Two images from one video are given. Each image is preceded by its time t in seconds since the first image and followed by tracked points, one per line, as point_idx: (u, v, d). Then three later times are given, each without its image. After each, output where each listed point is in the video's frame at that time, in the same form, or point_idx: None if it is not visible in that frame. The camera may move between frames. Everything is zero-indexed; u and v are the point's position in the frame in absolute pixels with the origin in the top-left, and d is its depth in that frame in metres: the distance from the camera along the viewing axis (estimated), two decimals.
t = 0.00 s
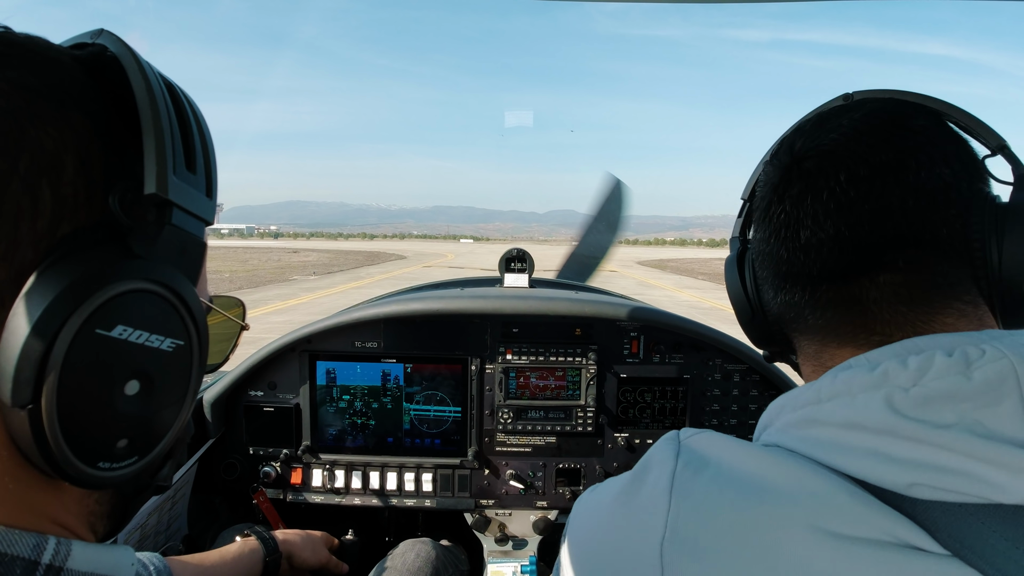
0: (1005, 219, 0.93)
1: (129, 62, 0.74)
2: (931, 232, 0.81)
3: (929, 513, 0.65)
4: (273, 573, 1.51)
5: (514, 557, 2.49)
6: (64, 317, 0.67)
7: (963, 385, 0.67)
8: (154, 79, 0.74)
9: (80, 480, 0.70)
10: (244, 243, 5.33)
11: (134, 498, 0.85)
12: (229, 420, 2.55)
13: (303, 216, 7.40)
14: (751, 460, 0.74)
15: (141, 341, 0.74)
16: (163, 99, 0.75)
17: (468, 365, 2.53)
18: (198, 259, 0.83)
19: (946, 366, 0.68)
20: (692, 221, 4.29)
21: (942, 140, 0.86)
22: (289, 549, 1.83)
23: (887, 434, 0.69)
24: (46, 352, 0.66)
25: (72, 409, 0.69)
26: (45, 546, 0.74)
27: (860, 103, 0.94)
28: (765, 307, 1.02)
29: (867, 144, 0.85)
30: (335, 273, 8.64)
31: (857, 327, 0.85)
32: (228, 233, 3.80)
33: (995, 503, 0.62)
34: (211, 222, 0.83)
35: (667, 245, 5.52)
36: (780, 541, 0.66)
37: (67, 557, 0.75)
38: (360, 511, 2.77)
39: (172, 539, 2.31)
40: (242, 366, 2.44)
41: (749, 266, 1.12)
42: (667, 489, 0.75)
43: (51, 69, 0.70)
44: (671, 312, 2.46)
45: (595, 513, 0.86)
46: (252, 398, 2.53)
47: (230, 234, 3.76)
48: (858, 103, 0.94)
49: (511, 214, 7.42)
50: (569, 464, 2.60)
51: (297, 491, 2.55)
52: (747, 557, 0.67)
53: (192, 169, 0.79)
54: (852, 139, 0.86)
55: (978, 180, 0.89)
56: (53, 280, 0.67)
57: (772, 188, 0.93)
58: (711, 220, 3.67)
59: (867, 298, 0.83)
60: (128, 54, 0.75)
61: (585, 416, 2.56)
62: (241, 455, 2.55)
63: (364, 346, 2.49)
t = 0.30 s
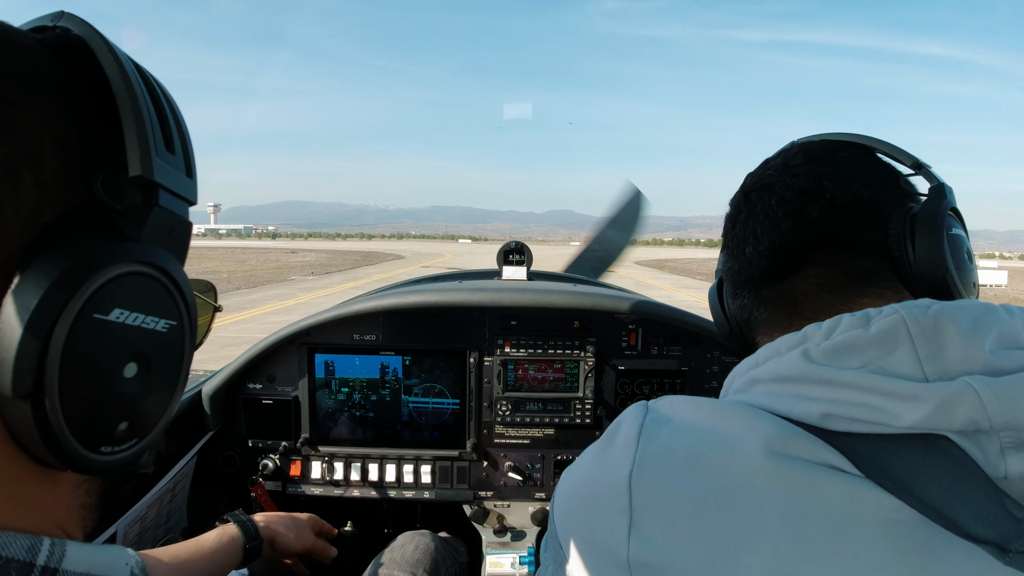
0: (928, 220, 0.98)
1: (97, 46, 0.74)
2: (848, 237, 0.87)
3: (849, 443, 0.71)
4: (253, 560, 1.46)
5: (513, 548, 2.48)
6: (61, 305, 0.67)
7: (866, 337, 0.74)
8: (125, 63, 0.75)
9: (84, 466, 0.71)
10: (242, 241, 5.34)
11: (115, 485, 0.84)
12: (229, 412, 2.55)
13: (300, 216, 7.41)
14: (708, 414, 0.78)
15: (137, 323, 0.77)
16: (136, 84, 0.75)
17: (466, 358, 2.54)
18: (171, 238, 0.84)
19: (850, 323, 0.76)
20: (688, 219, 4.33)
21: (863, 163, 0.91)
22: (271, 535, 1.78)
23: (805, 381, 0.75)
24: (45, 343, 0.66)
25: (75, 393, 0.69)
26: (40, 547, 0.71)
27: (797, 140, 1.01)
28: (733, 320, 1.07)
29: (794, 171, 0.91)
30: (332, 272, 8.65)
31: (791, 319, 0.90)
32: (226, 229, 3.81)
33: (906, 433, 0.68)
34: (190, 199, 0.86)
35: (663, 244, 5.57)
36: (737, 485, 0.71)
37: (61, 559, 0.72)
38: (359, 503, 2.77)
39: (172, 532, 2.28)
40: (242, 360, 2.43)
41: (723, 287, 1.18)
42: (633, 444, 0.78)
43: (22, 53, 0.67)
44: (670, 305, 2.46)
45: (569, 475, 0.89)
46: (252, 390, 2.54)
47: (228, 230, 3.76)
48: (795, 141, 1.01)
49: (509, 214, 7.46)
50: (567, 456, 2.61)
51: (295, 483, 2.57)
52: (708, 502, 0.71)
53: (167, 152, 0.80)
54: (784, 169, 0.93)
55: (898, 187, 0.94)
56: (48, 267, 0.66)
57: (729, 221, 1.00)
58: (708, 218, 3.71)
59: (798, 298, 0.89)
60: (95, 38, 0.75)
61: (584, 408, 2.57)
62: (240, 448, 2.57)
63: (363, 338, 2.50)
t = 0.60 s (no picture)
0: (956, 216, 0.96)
1: (29, 17, 0.71)
2: (875, 232, 0.84)
3: (882, 468, 0.66)
4: None
5: (513, 549, 2.48)
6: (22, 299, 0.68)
7: (905, 352, 0.69)
8: (63, 37, 0.73)
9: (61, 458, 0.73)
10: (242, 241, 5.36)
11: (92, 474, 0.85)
12: (228, 413, 2.54)
13: (300, 216, 7.44)
14: (728, 433, 0.74)
15: (96, 312, 0.78)
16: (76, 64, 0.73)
17: (466, 358, 2.54)
18: (122, 220, 0.85)
19: (887, 335, 0.71)
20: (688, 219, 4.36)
21: (889, 155, 0.88)
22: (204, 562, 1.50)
23: (838, 400, 0.71)
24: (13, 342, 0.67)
25: (43, 387, 0.71)
26: (21, 554, 0.69)
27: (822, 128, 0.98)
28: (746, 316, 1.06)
29: (817, 161, 0.88)
30: (332, 273, 8.68)
31: (812, 320, 0.88)
32: (227, 230, 3.82)
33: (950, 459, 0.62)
34: (137, 176, 0.86)
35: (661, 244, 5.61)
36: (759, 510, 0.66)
37: (43, 564, 0.71)
38: (358, 504, 2.76)
39: (172, 533, 2.31)
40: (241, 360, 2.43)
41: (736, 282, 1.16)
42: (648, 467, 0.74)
43: None
44: (669, 305, 2.46)
45: (577, 498, 0.84)
46: (251, 391, 2.54)
47: (229, 230, 3.78)
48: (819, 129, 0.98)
49: (509, 214, 7.50)
50: (566, 457, 2.61)
51: (294, 484, 2.56)
52: (723, 521, 0.67)
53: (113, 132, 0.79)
54: (805, 159, 0.90)
55: (927, 183, 0.92)
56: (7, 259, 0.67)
57: (744, 211, 0.98)
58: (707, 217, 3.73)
59: (818, 297, 0.86)
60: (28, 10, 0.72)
61: (583, 408, 2.56)
62: (239, 449, 2.56)
63: (362, 339, 2.50)
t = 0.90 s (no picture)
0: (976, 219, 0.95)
1: None
2: (897, 235, 0.83)
3: (904, 489, 0.66)
4: None
5: (513, 555, 2.51)
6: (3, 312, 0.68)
7: (929, 370, 0.68)
8: (16, 42, 0.73)
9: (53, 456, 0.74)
10: (241, 243, 5.35)
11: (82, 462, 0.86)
12: (227, 418, 2.53)
13: (300, 218, 7.44)
14: (738, 449, 0.73)
15: (76, 314, 0.78)
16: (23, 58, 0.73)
17: (466, 363, 2.54)
18: (95, 223, 0.84)
19: (909, 351, 0.70)
20: (688, 223, 4.35)
21: (911, 152, 0.87)
22: None
23: (859, 419, 0.70)
24: None
25: (32, 393, 0.71)
26: (7, 554, 0.68)
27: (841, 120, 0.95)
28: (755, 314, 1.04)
29: (836, 157, 0.87)
30: (332, 274, 8.67)
31: (829, 323, 0.87)
32: (226, 234, 3.81)
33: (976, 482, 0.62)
34: (105, 177, 0.86)
35: (660, 247, 5.60)
36: (772, 532, 0.66)
37: (30, 565, 0.70)
38: (358, 510, 2.76)
39: (171, 539, 2.32)
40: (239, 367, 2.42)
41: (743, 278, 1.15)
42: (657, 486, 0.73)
43: None
44: (670, 310, 2.45)
45: (583, 513, 0.84)
46: (251, 397, 2.53)
47: (228, 234, 3.77)
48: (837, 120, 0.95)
49: (509, 216, 7.50)
50: (566, 463, 2.61)
51: (294, 489, 2.55)
52: (733, 538, 0.67)
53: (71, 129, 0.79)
54: (823, 153, 0.88)
55: (949, 184, 0.90)
56: None
57: (756, 206, 0.96)
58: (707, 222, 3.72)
59: (835, 300, 0.85)
60: None
61: (583, 414, 2.56)
62: (239, 454, 2.56)
63: (361, 344, 2.49)
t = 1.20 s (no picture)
0: (971, 221, 0.96)
1: None
2: (893, 234, 0.83)
3: (901, 476, 0.66)
4: None
5: (512, 552, 2.51)
6: None
7: (923, 360, 0.69)
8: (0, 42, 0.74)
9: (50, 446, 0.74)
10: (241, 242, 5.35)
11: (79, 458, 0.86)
12: (227, 416, 2.54)
13: (300, 217, 7.44)
14: (740, 439, 0.73)
15: (68, 307, 0.78)
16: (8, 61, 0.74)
17: (466, 361, 2.54)
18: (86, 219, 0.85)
19: (905, 342, 0.71)
20: (689, 222, 4.36)
21: (907, 153, 0.88)
22: None
23: (855, 407, 0.70)
24: None
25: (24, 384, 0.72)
26: (6, 547, 0.68)
27: (839, 126, 0.96)
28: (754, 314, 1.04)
29: (834, 159, 0.87)
30: (332, 274, 8.68)
31: (826, 320, 0.87)
32: (227, 232, 3.81)
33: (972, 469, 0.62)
34: (95, 174, 0.85)
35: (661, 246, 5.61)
36: (773, 521, 0.66)
37: (28, 558, 0.70)
38: (358, 507, 2.76)
39: (170, 536, 2.32)
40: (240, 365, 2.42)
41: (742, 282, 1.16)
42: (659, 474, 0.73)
43: None
44: (670, 308, 2.45)
45: (584, 502, 0.83)
46: (251, 395, 2.53)
47: (229, 233, 3.77)
48: (836, 126, 0.96)
49: (509, 215, 7.50)
50: (566, 460, 2.61)
51: (294, 487, 2.56)
52: (733, 525, 0.66)
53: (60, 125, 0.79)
54: (820, 156, 0.88)
55: (945, 185, 0.91)
56: None
57: (753, 207, 0.96)
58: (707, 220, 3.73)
59: (833, 298, 0.85)
60: None
61: (582, 412, 2.57)
62: (239, 452, 2.56)
63: (361, 342, 2.50)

_WORK ORDER_: Only the lines from the first line of the listing above through the line with "15: (137, 323, 0.77)" should be set down, exactly and without pictures.

_EXERCISE RESPONSE_:
Two images from one video are given. Each image is preceded by its time t in seconds since the first image and followed by tracked points, one per line, as point_idx: (u, v, d). Then three later times are given, each without its image. After each, output where each listed point is in the video's frame at that time, in the same form, or point_idx: None if it is not visible in that frame. The camera may move between frames. Everything is zero-indexed; u and v are the point's position in the frame in absolute pixels with the origin in the top-left, and d is its depth in that frame in metres: the distance from the camera along the viewing axis (estimated), two decimals.
t = 0.00 s
0: (1005, 219, 0.93)
1: (129, 62, 0.74)
2: (931, 232, 0.81)
3: (929, 513, 0.65)
4: (273, 573, 1.51)
5: (514, 557, 2.49)
6: (64, 317, 0.67)
7: (963, 385, 0.67)
8: (154, 79, 0.74)
9: (80, 480, 0.70)
10: (244, 243, 5.33)
11: (134, 498, 0.85)
12: (229, 420, 2.55)
13: (303, 216, 7.40)
14: (751, 460, 0.74)
15: (141, 341, 0.74)
16: (163, 99, 0.75)
17: (468, 365, 2.53)
18: (198, 259, 0.83)
19: (946, 366, 0.68)
20: (692, 221, 4.29)
21: (942, 140, 0.86)
22: (289, 549, 1.83)
23: (887, 434, 0.69)
24: (46, 352, 0.66)
25: (72, 409, 0.69)
26: (45, 546, 0.74)
27: (860, 103, 0.94)
28: (765, 307, 1.02)
29: (867, 144, 0.85)
30: (335, 273, 8.64)
31: (857, 327, 0.85)
32: (228, 233, 3.80)
33: (995, 503, 0.62)
34: (211, 222, 0.83)
35: (667, 245, 5.52)
36: (780, 541, 0.66)
37: (67, 557, 0.75)
38: (360, 511, 2.77)
39: (172, 539, 2.31)
40: (242, 366, 2.44)
41: (749, 266, 1.12)
42: (667, 489, 0.75)
43: (51, 69, 0.70)
44: (671, 312, 2.46)
45: (595, 513, 0.86)
46: (252, 398, 2.53)
47: (230, 234, 3.76)
48: (858, 103, 0.94)
49: (511, 214, 7.42)
50: (569, 464, 2.60)
51: (297, 491, 2.55)
52: (747, 557, 0.67)
53: (192, 169, 0.79)
54: (852, 139, 0.86)
55: (978, 180, 0.89)
56: (53, 280, 0.67)
57: (772, 188, 0.93)
58: (711, 220, 3.67)
59: (867, 298, 0.83)
60: (128, 54, 0.75)
61: (585, 416, 2.56)
62: (241, 455, 2.55)
63: (364, 346, 2.49)
t = 0.30 s
0: (928, 220, 0.98)
1: (97, 46, 0.74)
2: (848, 237, 0.87)
3: (849, 443, 0.71)
4: (253, 560, 1.46)
5: (513, 548, 2.48)
6: (61, 305, 0.67)
7: (866, 337, 0.74)
8: (125, 63, 0.75)
9: (84, 466, 0.71)
10: (242, 241, 5.34)
11: (115, 485, 0.84)
12: (229, 412, 2.55)
13: (300, 216, 7.41)
14: (708, 414, 0.78)
15: (137, 323, 0.77)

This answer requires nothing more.